Speaking earlier this week at the Fourscore Church in Annotto Bay, the friendly, equal-opportunity reverend told Family & Religion: "I became a minister because I felt the call of God. After I was converted at the Jack's River Foursquare Church in 1974, the (female) pastor there gave me the opportunity to share, exhort, serve, and lead the service because of my ability, both academic and spiritual.




"I served as youth leader in that church; attended the local extension Bible School; and was then called by the overseer, the Reverend Neville Davis, to restart a church in Enfield that had been down for some time after the pastor left. So, in November 1986 I went and restarted the church.

"When it comes to females having more leadership positions, I think there is a place for both men and women in the church. There is a difference in the leadership styles, but sometimes you have different ways of achieving the same objective.

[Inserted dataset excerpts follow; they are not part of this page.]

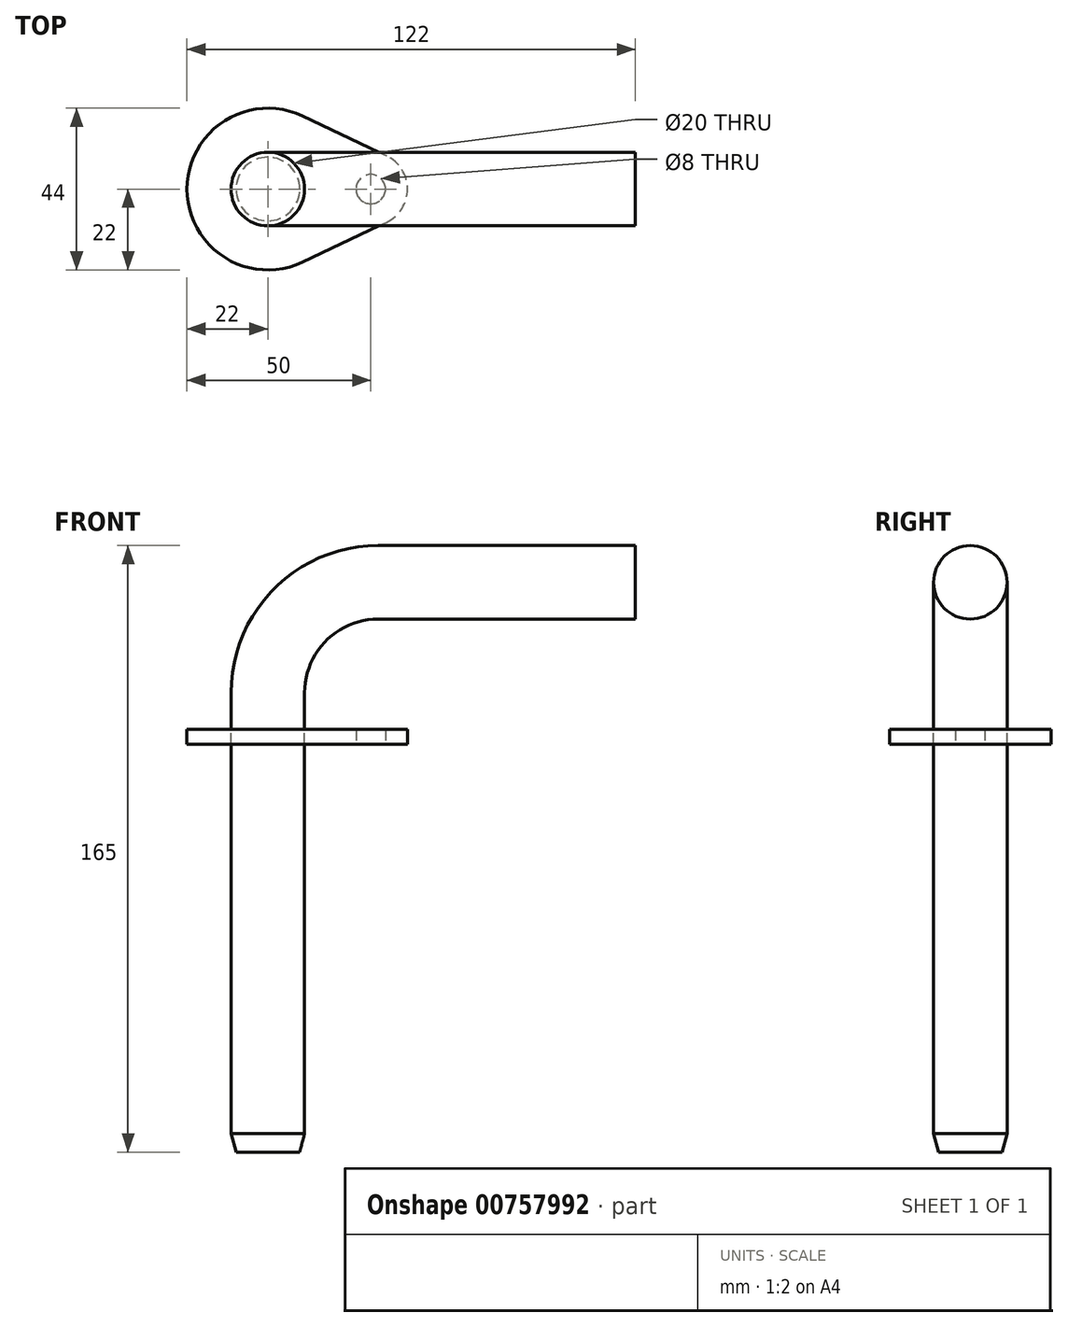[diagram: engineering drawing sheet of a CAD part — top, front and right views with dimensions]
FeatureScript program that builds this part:
annotation { "Feature Type Name" : "Feature", "Feature Type Description" : "" }
export const myFeature = defineFeature(function(context is Context, id is Id, definition is map)
    precondition{}
    {
        {
            var Q0;
            Q0=qCreatedBy(makeId("Front.planeOp"),FACE);
            var sketch = newSketch(context, id + "F0", { "sketchPlane" : qUnion([Q0])});
            skLineSegment(sketch, "E0", {"start": v(0, 0) * mm, "end": v(0, 125) * mm});
            skLineSegment(sketch, "E1", {"start": v(30, 155) * mm, "end": v(100, 155) * mm});
            skPoint(sketch, "E2.visualSharp", {"position": v(0, 155) * mm});
            skArc(sketch, "E2.filletArc", {"start": v(30, 155) * mm, "mid": v(8.79, 146.21) * mm, "end": v(0, 125) * mm});
            skSolve(sketch);
        }
        {
            var Q0;
            Q0=qCreatedBy(makeId("Top.planeOp"),FACE);
            var sketch = newSketch(context, id + "F1", { "sketchPlane" : qUnion([Q0])});
            skCircle(sketch, "E3", {"center": v(0, 0) * mm, "radius": 10 * mm});
            skSolve(sketch);
        }
        {
            var Q0;
            Q0=makeQuery(id+"F1.imprint","IMPRINT",FACE,{"disambiguationData":[TD([[makeQuery(id+"F1.imprint","IMPRINT",EDGE,{"derivedFrom":sQuery(id+"F1.wireOp",EDGE,"E3")}),1.0]])]});
            var Q1;
            Q1=sQuery(id+"F0.wireOp",EDGE,"E0");
            var Q2;
            Q2=sQuery(id+"F0.wireOp",EDGE,"E2.filletArc");
            var Q3;
            Q3=sQuery(id+"F0.wireOp",EDGE,"E1");
            sweep(context, id + "F2", {"profiles" : qUnion([Q0]), "path" : qUnion([Q1, Q2, Q3])});
        }
        {
            var Q0;
            Q0=makeQuery(id+"F2.opSweep","CAP_EDGE",EDGE,{"disambiguationData":[OSD([sQuery(id+"F0.wireOp",VERTEX,"E0.start"),sQuery(id+"F1.wireOp",EDGE,"E3")])],"isStart":true});
            chamfer(context, id + "F3", {"entities" : qUnion([Q0]), "chamferType" : ChamferType.OFFSET_ANGLE, "width" : 5 * mm, "oppositeDirection" : false, "angle" : 15 * degree, "tangentPropagation" : true});
        }
        {
            var Q0;
            Q0=qCreatedBy(makeId("Top.planeOp"),FACE);
            cPlane(context, id + "F4", {"entities" : qUnion([Q0]), "cplaneType" : CPlaneType.OFFSET, "offset" : (165 - 54) * mm, "width" : 150 * mm, "height" : 150 * mm});
        }
        {
            var Q0;
            Q0=qCreatedBy(id+"F4.planeOp",FACE);
            var sketch = newSketch(context, id + "F5", { "sketchPlane" : qUnion([Q0])});
            skArc(sketch, "E4", {"start": v(9.43, 19.88) * mm, "mid": v(-22, 0) * mm, "end": v(9.43, -19.88) * mm});
            skArc(sketch, "E5", {"start": v(32.29, -9.04) * mm, "mid": v(38, 0) * mm, "end": v(32.29, 9.04) * mm});
            skLineSegment(sketch, "E6", {"start": v(9.43, 19.88) * mm, "end": v(32.29, 9.04) * mm});
            skLineSegment(sketch, "E7", {"start": v(9.43, -19.88) * mm, "end": v(32.29, -9.04) * mm});
            skCircle(sketch, "E8", {"center": v(0, 0) * mm, "radius": 10 * mm});
            skSolve(sketch);
        }
        {
            var Q0;
            Q0=makeQuery(id+"F5.imprint","IMPRINT",FACE,{"disambiguationData":[TD([[makeQuery(id+"F5.imprint","IMPRINT",EDGE,{"derivedFrom":sQuery(id+"F5.wireOp",EDGE,"E4")}),1.0]])]});
            extrude(context, id + "F6", {"entities" : qUnion([Q0]), "depth" : 4 * mm, "offsetDistance" : 25 * mm});
        }
        {
            var Q0;
            Q0=sQuery(id+"F5.wireOp",VERTEX,"E5.center");
            var Q1;
            Q1=makeQuery(id+"F6.opExtrude","SWEPT_BODY",BODY,{"disambiguationData":[OSD([sQuery(id+"F5.wireOp",EDGE,"E4"),sQuery(id+"F5.wireOp",EDGE,"E5"),sQuery(id+"F5.wireOp",EDGE,"E6"),sQuery(id+"F5.wireOp",EDGE,"E7"),sQuery(id+"F5.wireOp",EDGE,"E8")])]});
            hole(context, id + "F7", {"style" : HoleStyle.SIMPLE, "endStyle" : HoleEndStyle.THROUGH, "oppositeDirection" : true, "holeDiameter" : 8 * mm, "majorDiameter" : 5 * mm, "isTappedThrough" : true, "tappedDepth" : 20 * mm, "tapClearance" : 4, "locations" : qUnion([Q0]), "scope" : qUnion([Q1])});
        }
    });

"I think more churches should encourage females to step up into leadership roles because, for example, the Juno Pen Church has a membership of about 50 adults, but there are only four males; females make up the majority.

"Our founder is actually a female and we have quite a few female minsters and pastors in the Foursquare Church and if we weren't using them, their churches would probably be without pastors, so I think our females provide good leadership."

Ashmead, whose favourite biblical scripture is Philippians 4:13, feels optimistic about the future, but fears that a lack of Christian unity is one of the biggest religious problems facing the people of St Mary.

He said: "Churches like the Adventists, Jehovah's Witnesses, and the 'Jesus Only' Pentecostal churches don't unite with other churches they are segregated and only fellowship with themselves. An Adventist wouldn't allow me to preach in their pulpit and how a Jehovah's Witness worships is somewhat different.

"Sometimes all the different denominations might be a bit confusing to those out there who want to be converted because they ask 'How do I know which is right?' I would really like to see the Church of God, Pentecostal, Jehovah's Witness, and Adventists come together as one.

"It would be quite amazing to see them come together and for us to go out to the square and have one big, open-air meeting. I think that would be a really big move that would touch a lot of persons and bring more people into the church."